> _TEXT PROVIDED_:
━━━━━━━━━━━━━━━━━━━━

A single workstation has processing times with natural mean of 15 minutes and natural CV of 0.223. The machine is subject to preemptive failures with an MTTF (mean-time-to-failure) of 744 minutes. The following table lists five scenarios for the arrival and repair processes.

Scenario | Interarrival Time (distrib, mean) | Repair Time (mean, c_{r}^{2}) | Utilization | t_{e} | c_{e}^{2} | c_{d}^{2} | c_{d}^{2} (sim) |
---|---|---|---|---|---|---|---|

A | (exponential, 25) | (248, 0) | |||||

B | (exponential, 25) | (0, 0) | |||||

C | (deterministic, 45) | (248, 0) | |||||

D | (deterministic, 45) | (0, 0) | |||||

E | (deterministic, 20) | (0, 0) |

- Use analytical approximations to compute all missing table values except the final column.
- Comment on the differences in c
_{d}^{2}. - Open the simulation model SingleWksWithTimeBasedFailures.slx, which consists of a single
*GGkWorkstation_ RandomTimeUntilPreempFailure*block, a source, and a sink. Configure the model for each scenario in the table - processing times with natural mean of 15 minutes and natural CV of 0.223 can be implemented with a triangular distribution with (min, max, mode) of (6.8, 15, 23.2), the analytical approximations assume that MTTF is exponentially-distributed, and deterministic MTTR can be implemented using a normal distribution with stdev=eps or the triangular distribution with min=max=mode. Run one simulation replication for 100,000 time units, and in the MATLAB Command Window use code such as the following to compute inter-departure times.

━━━━━━━━━━━━━━━━━━━━

> _EXERCISE REQUIREMENTS_:
- 1) Using the workstation problem, answer the following:
(a) What is the machine's mean time to failure?
(b) How many scenarios does the table list?
(c) How long should one simulation replication run?
- 2) Reproduce the part of the workstation problem that starts at "D | (deterministic, 45)" and ends at "the final column.".
- 3) Name every scenario in the workstation problem's table whose interarrival time is deterministic.

> _EXTRACTED ENTRIES_:
━━━━━━━━━━━━━━━━━━━━

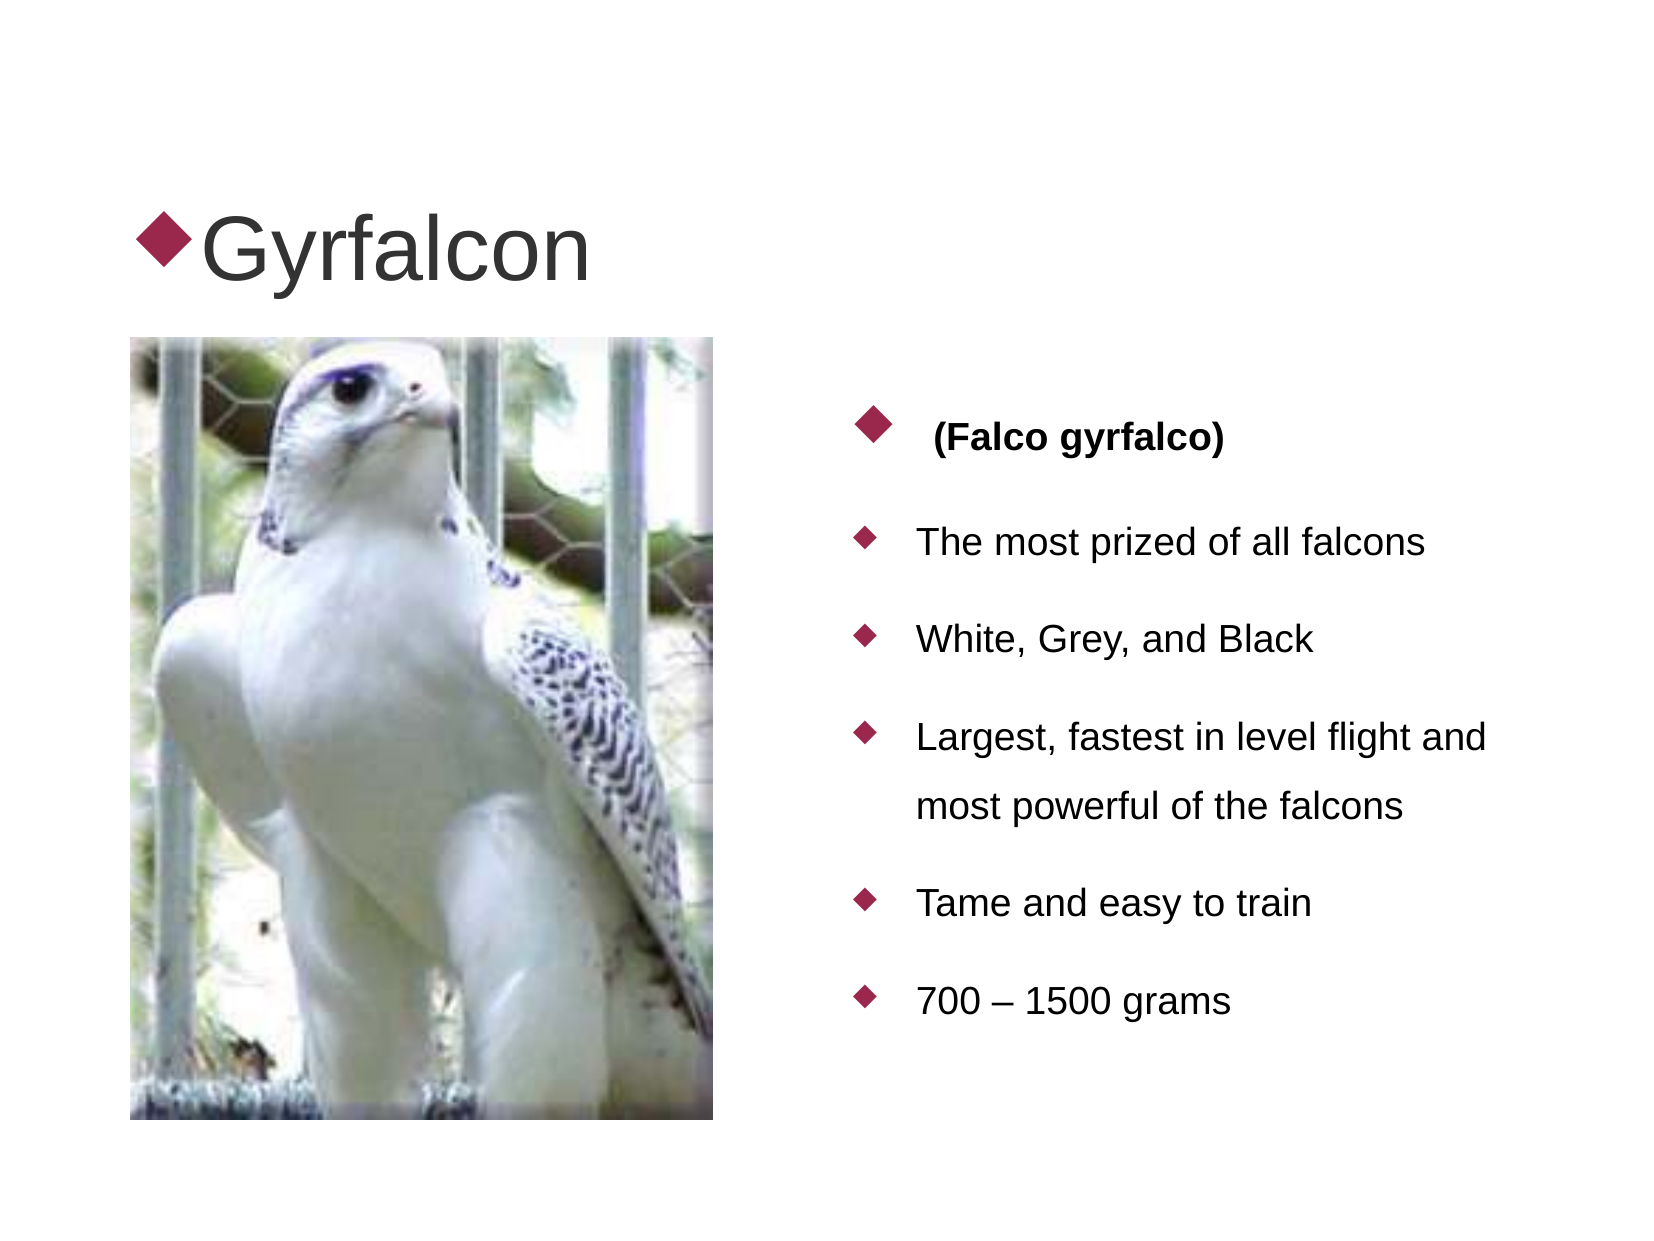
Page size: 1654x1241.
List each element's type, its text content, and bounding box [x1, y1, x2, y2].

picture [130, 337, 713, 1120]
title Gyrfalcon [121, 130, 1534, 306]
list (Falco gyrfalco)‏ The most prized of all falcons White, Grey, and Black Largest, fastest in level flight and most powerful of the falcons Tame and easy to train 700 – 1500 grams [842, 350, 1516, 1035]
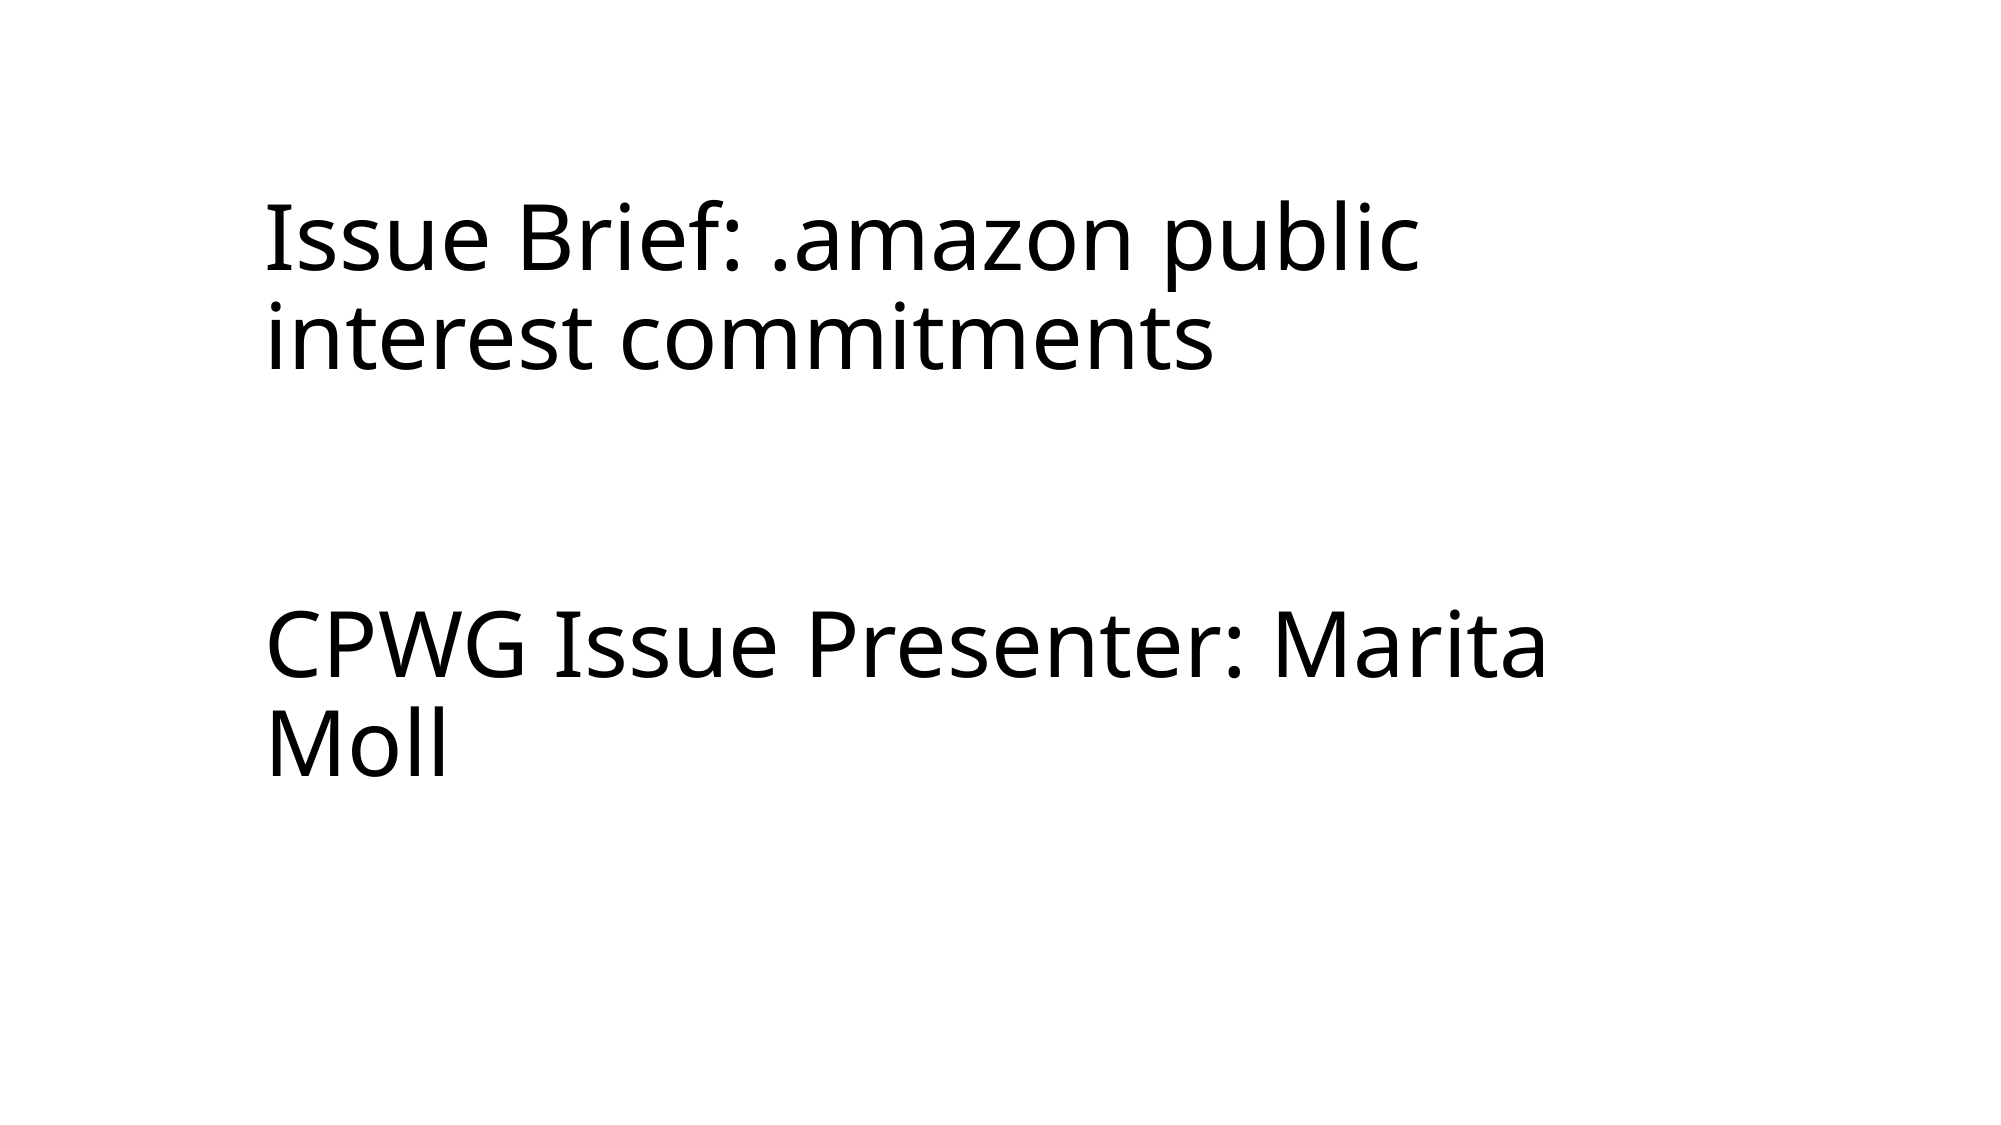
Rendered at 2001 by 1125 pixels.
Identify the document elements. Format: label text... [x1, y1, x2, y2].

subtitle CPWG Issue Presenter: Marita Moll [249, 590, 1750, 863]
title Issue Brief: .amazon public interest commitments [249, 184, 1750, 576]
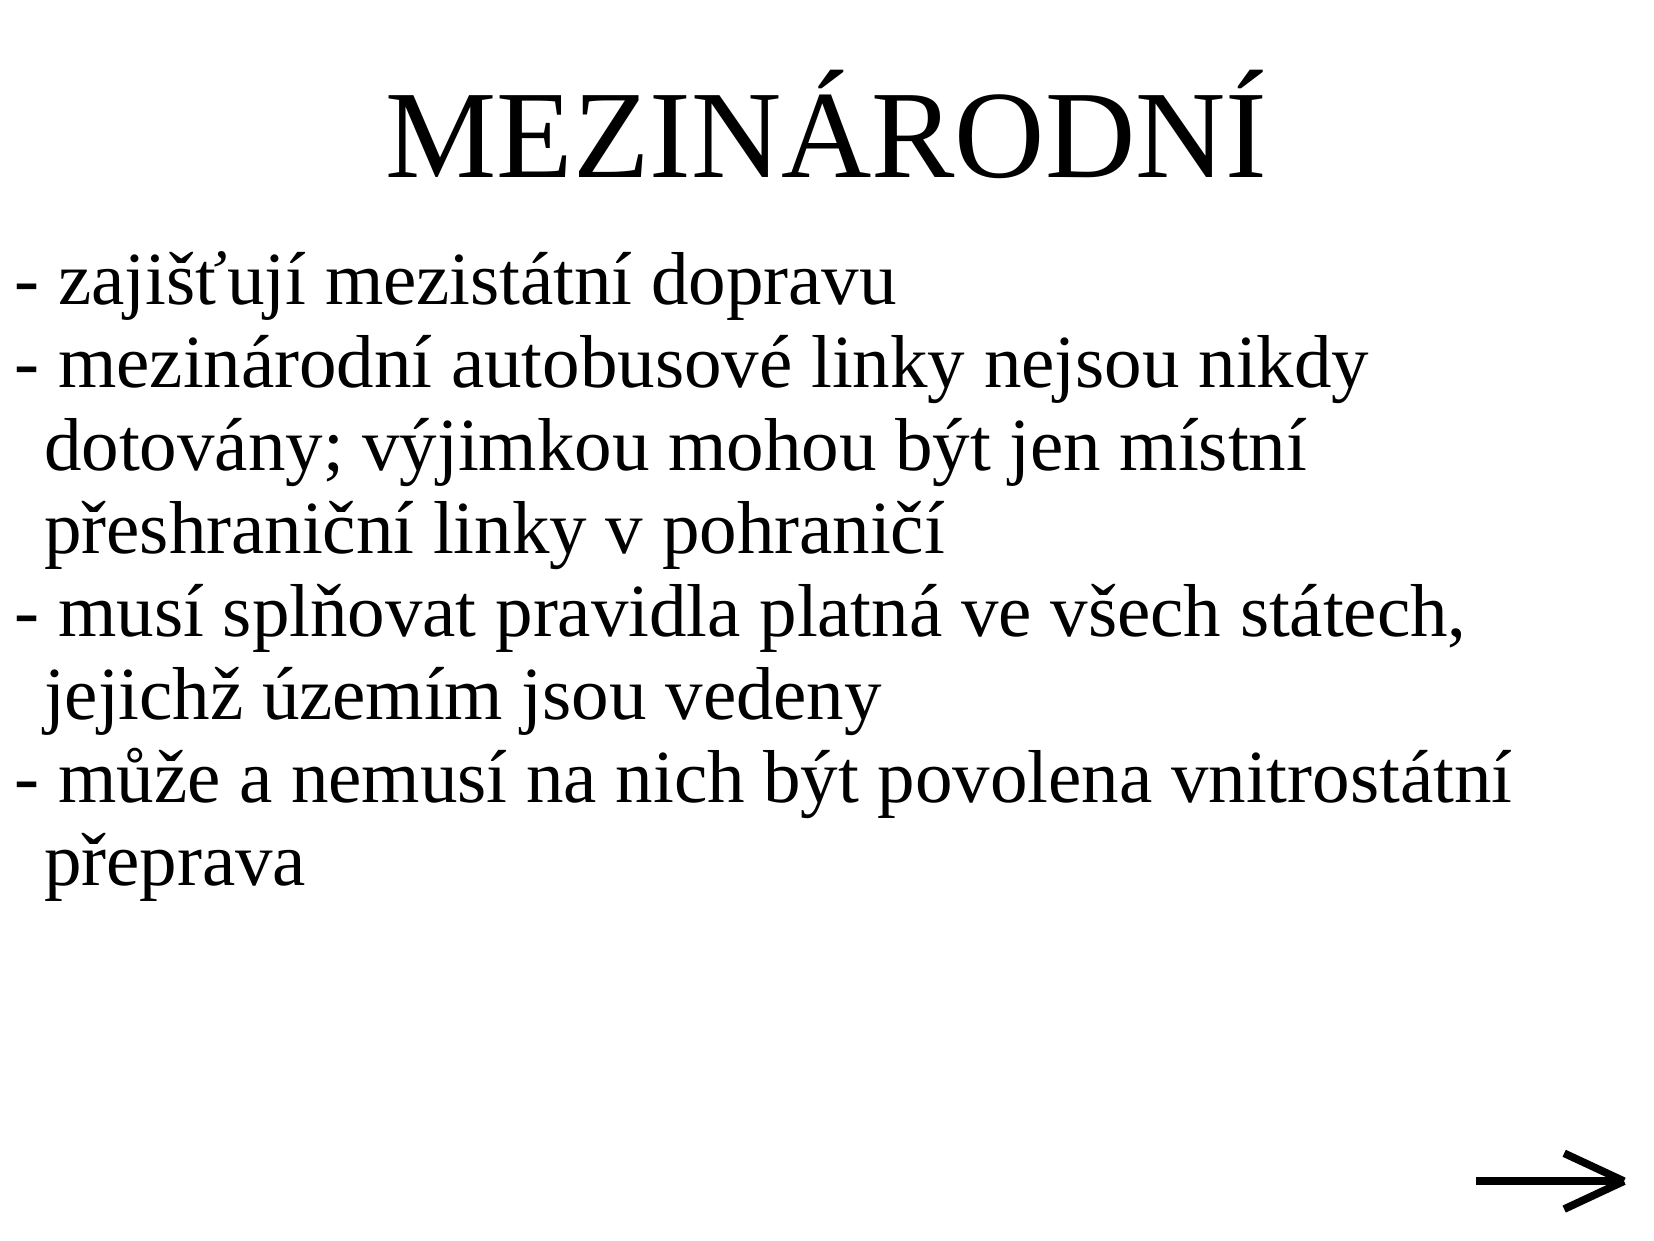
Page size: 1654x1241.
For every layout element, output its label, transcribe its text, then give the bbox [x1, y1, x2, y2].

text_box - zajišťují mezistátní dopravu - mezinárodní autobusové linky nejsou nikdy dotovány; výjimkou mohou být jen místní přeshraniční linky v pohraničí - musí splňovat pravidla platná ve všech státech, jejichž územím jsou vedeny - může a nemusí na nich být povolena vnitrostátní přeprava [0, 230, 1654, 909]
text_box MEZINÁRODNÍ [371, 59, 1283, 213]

━━━━━━━━━━━━━━━━━━━━

> _WORKED ANSWERS_:
- 1)
(a) 744 minutes
(b) Five
(c) 100,000 time units

- 2)
D | (deterministic, 45) | (0, 0) | |||||

E | (deterministic, 20) | (0, 0) |

- Use analytical approximations to compute all missing table values except the final column.

- 3) C, D, E